» Task requirements
Your reply should hold only the lines from the records below where "Data" occurs.

(Information begins)

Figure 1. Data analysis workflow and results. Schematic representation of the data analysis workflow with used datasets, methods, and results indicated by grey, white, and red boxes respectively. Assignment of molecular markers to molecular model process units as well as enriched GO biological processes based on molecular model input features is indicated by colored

(Information ends)
(Information begins)

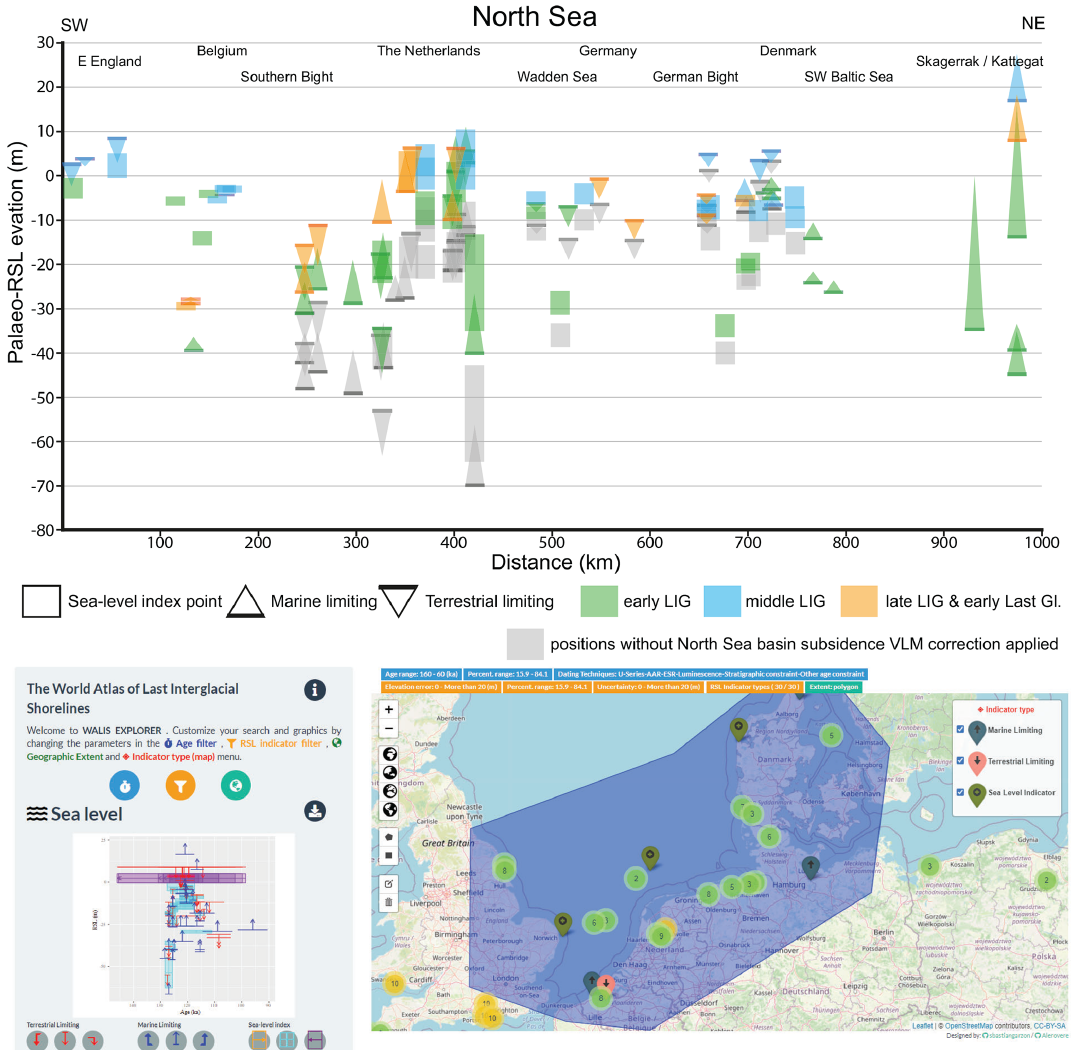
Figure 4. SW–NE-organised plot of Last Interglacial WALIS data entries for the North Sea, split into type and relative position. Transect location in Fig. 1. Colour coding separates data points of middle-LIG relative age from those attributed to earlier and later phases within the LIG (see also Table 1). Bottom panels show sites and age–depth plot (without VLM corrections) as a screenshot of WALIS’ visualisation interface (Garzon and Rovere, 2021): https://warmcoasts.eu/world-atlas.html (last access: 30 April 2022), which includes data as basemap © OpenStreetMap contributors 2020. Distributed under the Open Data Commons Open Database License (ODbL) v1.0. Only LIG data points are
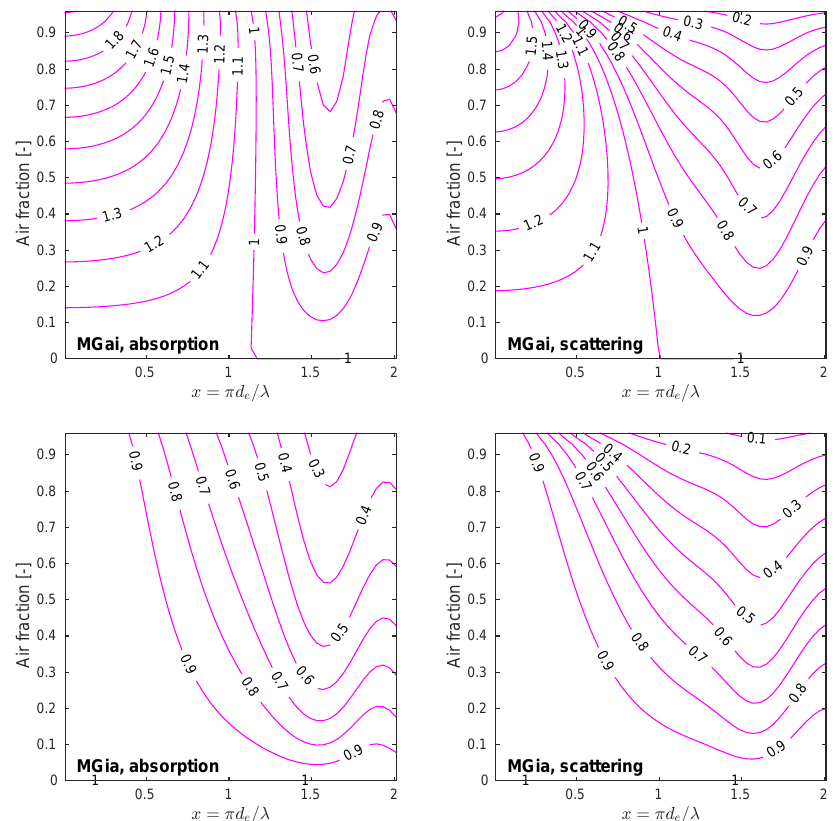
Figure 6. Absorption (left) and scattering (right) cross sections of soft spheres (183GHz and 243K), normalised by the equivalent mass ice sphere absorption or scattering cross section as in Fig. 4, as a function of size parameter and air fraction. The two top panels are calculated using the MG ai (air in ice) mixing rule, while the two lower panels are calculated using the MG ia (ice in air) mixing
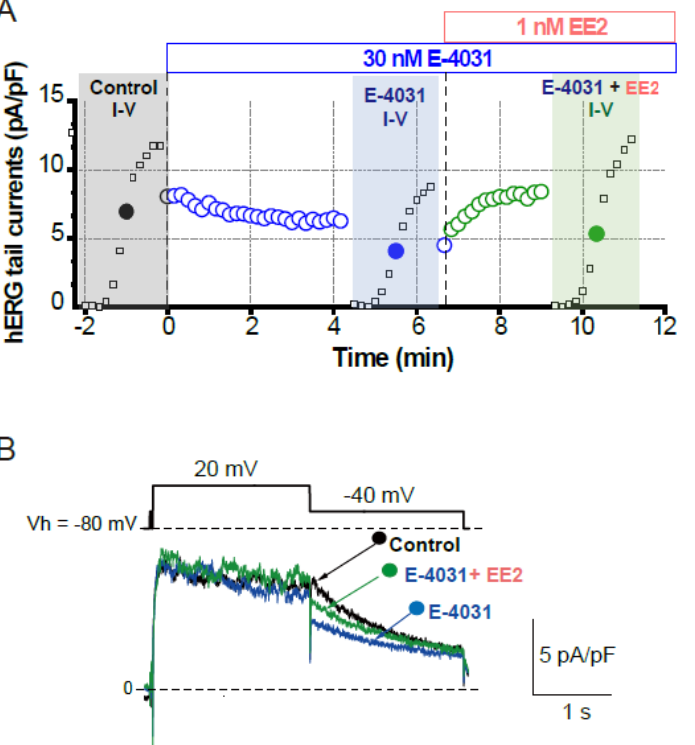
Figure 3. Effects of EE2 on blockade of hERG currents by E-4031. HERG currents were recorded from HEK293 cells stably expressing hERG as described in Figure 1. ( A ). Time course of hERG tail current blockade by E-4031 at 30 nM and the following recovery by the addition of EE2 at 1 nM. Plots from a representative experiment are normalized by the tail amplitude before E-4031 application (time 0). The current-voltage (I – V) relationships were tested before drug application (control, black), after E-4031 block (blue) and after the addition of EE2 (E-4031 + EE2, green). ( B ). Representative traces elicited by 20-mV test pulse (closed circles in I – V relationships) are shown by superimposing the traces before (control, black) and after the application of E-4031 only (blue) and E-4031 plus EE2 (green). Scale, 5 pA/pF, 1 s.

(Information ends)

» Answer to the exercise
Figure 1. Data analysis workflow and results. Schematic representation of the data analysis workflow with used datasets, methods, and results indicated by grey, white, and red boxes respectively. Assignment of molecular markers to molecular model process units as well as enriched GO biological processes based on molecular model input features is indicated by colored
Figure 4. SW–NE-organised plot of Last Interglacial WALIS data entries for the North Sea, split into type and relative position. Transect location in Fig. 1. Colour coding separates data points of middle-LIG relative age from those attributed to earlier and later phases within the LIG (see also Table 1). Bottom panels show sites and age–depth plot (without VLM corrections) as a screenshot of WALIS’ visualisation interface (Garzon and Rovere, 2021): https://warmcoasts.eu/world-atlas.html (last access: 30 April 2022), which includes data as basemap © OpenStreetMap contributors 2020. Distributed under the Open Data Commons Open Database License (ODbL) v1.0. Only LIG data points are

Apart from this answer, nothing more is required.